== Exercise 1 ==
In the methods passage, at what temperature were cells infected with human seasonal H1N1 and H3N2 viruses incubated?
== Exercise 2 ==
Please print the stretch of the methods passage from "To analyze viral" through "performed in triplicate.".
== Exercise 3 ==
Turn the paragraph of the methods passage that begins "The CRISPR/Cas9 gene-editing system" into a short list that keeps its main facts.

== Passage shown ==
►
A second-generation lentiviral packaging system was used to generate stable mammalian cells that expressed the target genes. 293T cells were transfected as described for the transfection assay via a plasmid mixture consisting of the target expression plasmid, psPAX2, and pMD2.G at a ratio of 4:3:2 was diluted in Opti-MEM. Viral supernatants collected from the transfected 293T cells were used to transduce A549 and MLE-12 cells. At 48 h postinfection, the culture medium was replaced with puromycin-containing Opti-MEM selection medium (1 μg/mL for A549 cells and 1.5 μg/mL for MLE-12 cells). After antibiotic selection, the surviving cell population was cultured for further analysis.

Generation of the ATG5-knockout 293T cell line

The CRISPR/Cas9 gene-editing system was used to generate an ATG5-knockout 293T (293T-ATG5^-/-) cell line. Single-guide RNA (sgRNA) oligonucleotides (sgRNA-1: 5′-CACCAACTTGTTTCACGCTATATC-3′ and sgRNA-2: 5′-AAACGATATAGCGTGAAACAAGTT-3′) were cloned into the lentiCRISPRv2 vector (Addgene plasmid #98290). Then, the 293T cells were cotransfected with lentiCRISPRv2-sgRNA, psPAX2, and pMD2.G plasmids at a ratio of 4:3:2 via Lipofectamine LTX. Lentiviral supernatants were collected 48 h posttransfection. The 293T cells were then infected with the collected lentivirus. At 48 h post infection, the transduced cells were selected with puromycin (2 μg/mL) for 3–5 days to eliminate noninfected cells. Following selection, single puromycin-resistant cells were isolated via fluorescence-activated cell sorting (FACS) via a MA900 high-speed cell sorter (Sony, Japan) and seeded into 96-well plates to establish monoclonal populations. The knockout cell clones were validated at the DNA level by PCR and at the protein level by Western blotting.

Viral growth kinetics assay

To analyze viral growth kinetics in vitro, A549 and/or MLE-12 cells were seeded in 24-well plates and infected with viruses at an MOI of 0.01. Cells infected with human seasonal H1N1 and H3N2 viruses were incubated at 33 °C, whereas those infected with PR8, avian H5N1, H7N9, or H9N2 viruses were incubated at 37 °C. After 1 h of viral infection, the supernatant was removed, and the cells were washed three times with MEM. The cells were then maintained at either 33 °C or 37 °C in MEM/BSA supplemented with 0.2 μg/mL TPCK-treated trypsin. Culture supernatants were collected from triplicate wells at 12, 24, 48, and 72 h postinfection. Viral titers were determined via plaque assays in MDCK cells. All the experiments were performed in triplicate.
◄
== Data block ==
►
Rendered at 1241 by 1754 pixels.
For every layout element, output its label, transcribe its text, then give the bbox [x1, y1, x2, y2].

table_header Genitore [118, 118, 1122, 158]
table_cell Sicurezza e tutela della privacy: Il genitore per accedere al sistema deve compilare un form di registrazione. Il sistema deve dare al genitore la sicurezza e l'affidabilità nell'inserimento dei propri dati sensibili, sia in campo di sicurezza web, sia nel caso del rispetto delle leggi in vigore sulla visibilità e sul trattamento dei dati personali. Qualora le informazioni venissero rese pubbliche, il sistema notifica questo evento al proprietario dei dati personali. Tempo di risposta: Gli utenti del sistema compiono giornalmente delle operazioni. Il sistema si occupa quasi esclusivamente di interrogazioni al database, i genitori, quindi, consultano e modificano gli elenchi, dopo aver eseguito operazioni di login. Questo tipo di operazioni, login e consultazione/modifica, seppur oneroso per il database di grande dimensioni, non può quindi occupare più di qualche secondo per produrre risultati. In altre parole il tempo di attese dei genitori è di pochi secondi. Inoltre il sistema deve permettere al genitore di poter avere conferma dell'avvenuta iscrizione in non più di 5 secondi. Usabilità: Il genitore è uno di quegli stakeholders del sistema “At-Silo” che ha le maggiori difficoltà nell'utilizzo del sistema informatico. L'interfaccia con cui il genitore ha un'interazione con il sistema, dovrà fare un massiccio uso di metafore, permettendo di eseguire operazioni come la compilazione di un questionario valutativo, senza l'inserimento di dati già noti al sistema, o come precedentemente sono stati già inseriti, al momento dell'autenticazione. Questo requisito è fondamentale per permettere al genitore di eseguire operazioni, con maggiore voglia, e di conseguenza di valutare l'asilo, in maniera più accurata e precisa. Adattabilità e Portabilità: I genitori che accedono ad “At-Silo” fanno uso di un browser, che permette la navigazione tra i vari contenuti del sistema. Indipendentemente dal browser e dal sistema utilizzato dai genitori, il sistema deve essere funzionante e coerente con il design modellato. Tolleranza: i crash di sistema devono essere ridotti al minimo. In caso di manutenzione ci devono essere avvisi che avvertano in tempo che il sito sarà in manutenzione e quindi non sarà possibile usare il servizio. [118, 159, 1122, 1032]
◄
== Task solution 1 ==
33 °C

== Task solution 2 ==
To analyze viral growth kinetics in vitro, A549 and/or MLE-12 cells were seeded in 24-well plates and infected with viruses at an MOI of 0.01. Cells infected with human seasonal H1N1 and H3N2 viruses were incubated at 33 °C, whereas those infected with PR8, avian H5N1, H7N9, or H9N2 viruses were incubated at 37 °C. After 1 h of viral infection, the supernatant was removed, and the cells were washed three times with MEM. The cells were then maintained at either 33 °C or 37 °C in MEM/BSA supplemented with 0.2 μg/mL TPCK-treated trypsin. Culture supernatants were collected from triplicate wells at 12, 24, 48, and 72 h postinfection. Viral titers were determined via plaque assays in MDCK cells. All the experiments were performed in triplicate.

== Task solution 3 ==
- The CRISPR/Cas9 system was used to make an ATG5-knockout 293T (293T-ATG5^-/-) cell line.
- Two sgRNA oligonucleotides were cloned into the lentiCRISPRv2 vector (Addgene plasmid #98290).
- 293T cells were cotransfected with lentiCRISPRv2-sgRNA, psPAX2 and pMD2.G (ratio 4:3:2) using Lipofectamine LTX.
- Lentiviral supernatants were collected 48 h after transfection and used to infect 293T cells.
- At 48 h post infection, cells were selected with puromycin (2 μg/mL) for 3–5 days.
- Single resistant cells were isolated by FACS on a Sony MA900 sorter and seeded into 96-well plates to form monoclonal populations.
- Knockout clones were validated by PCR (DNA) and Western blotting (protein).